* _Work request_
Bring together copies of the lines in the data below that contain the word "none".

Scene edit records:
# # # # #
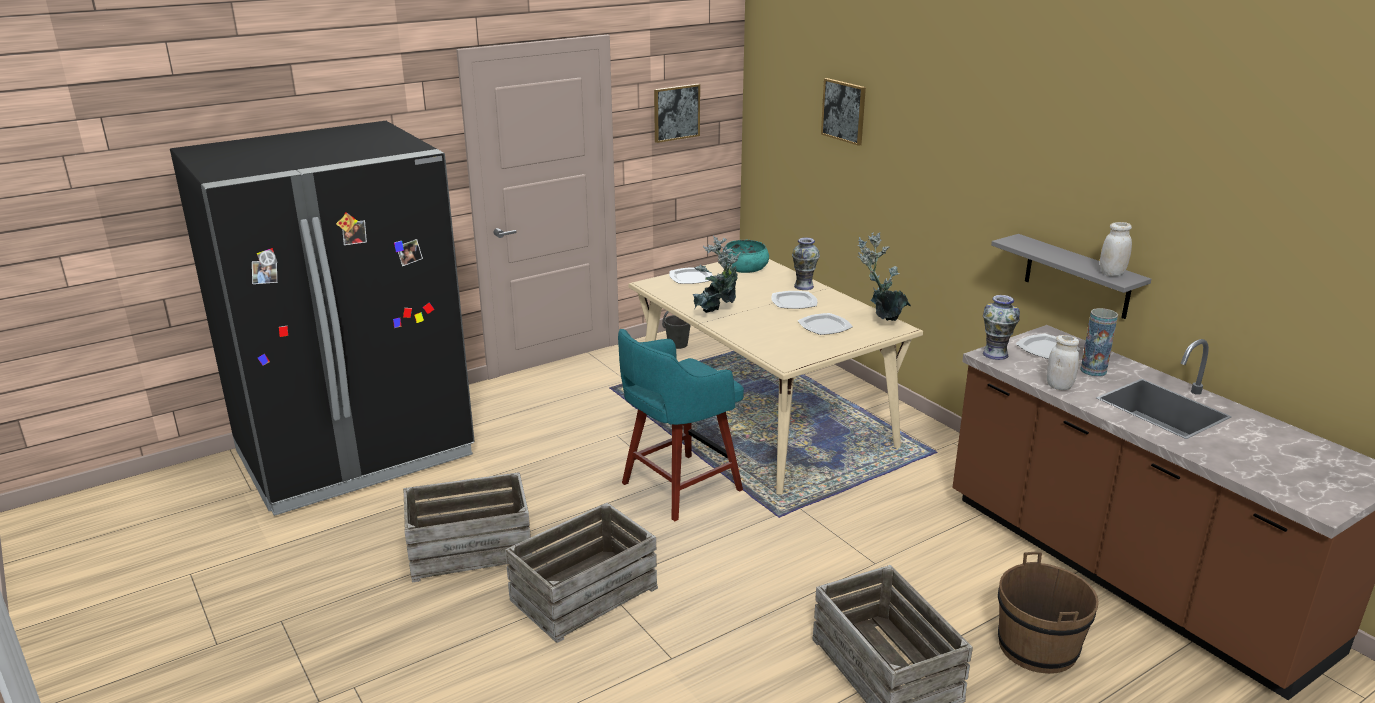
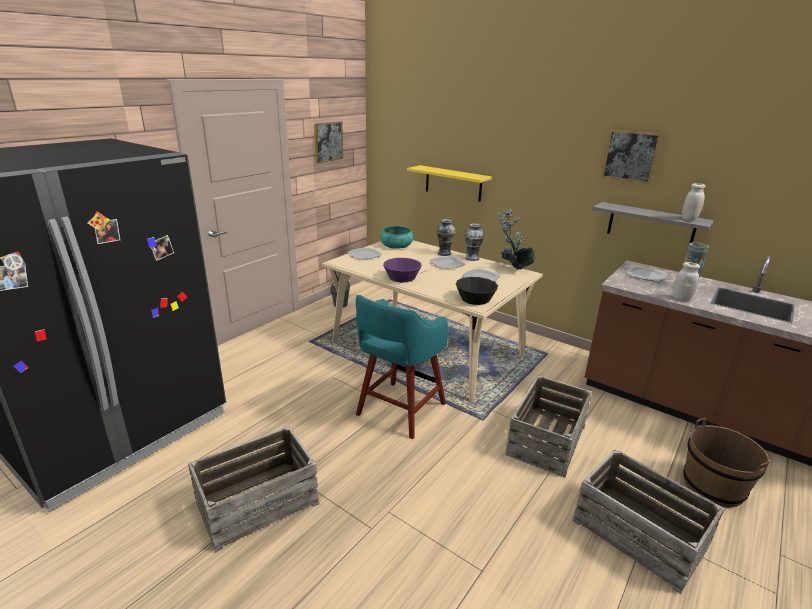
camera: 20 degrees left, 0 degrees up
(583, 593) = (376, 523): crate -> crate (545, 439)
(717, 314) = (402, 277): potted plant -> purple bowl
(791, 353) = (475, 298): none -> black bowl
(843, 183) = (453, 183): none -> yellow shelf
(844, 111) = (453, 132): picture -> picture (630, 156)
(995, 354) = (621, 282): vase -> vase (472, 258)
# # # # #
* _Response_
(791, 353) = (475, 298): none -> black bowl
(843, 183) = (453, 183): none -> yellow shelf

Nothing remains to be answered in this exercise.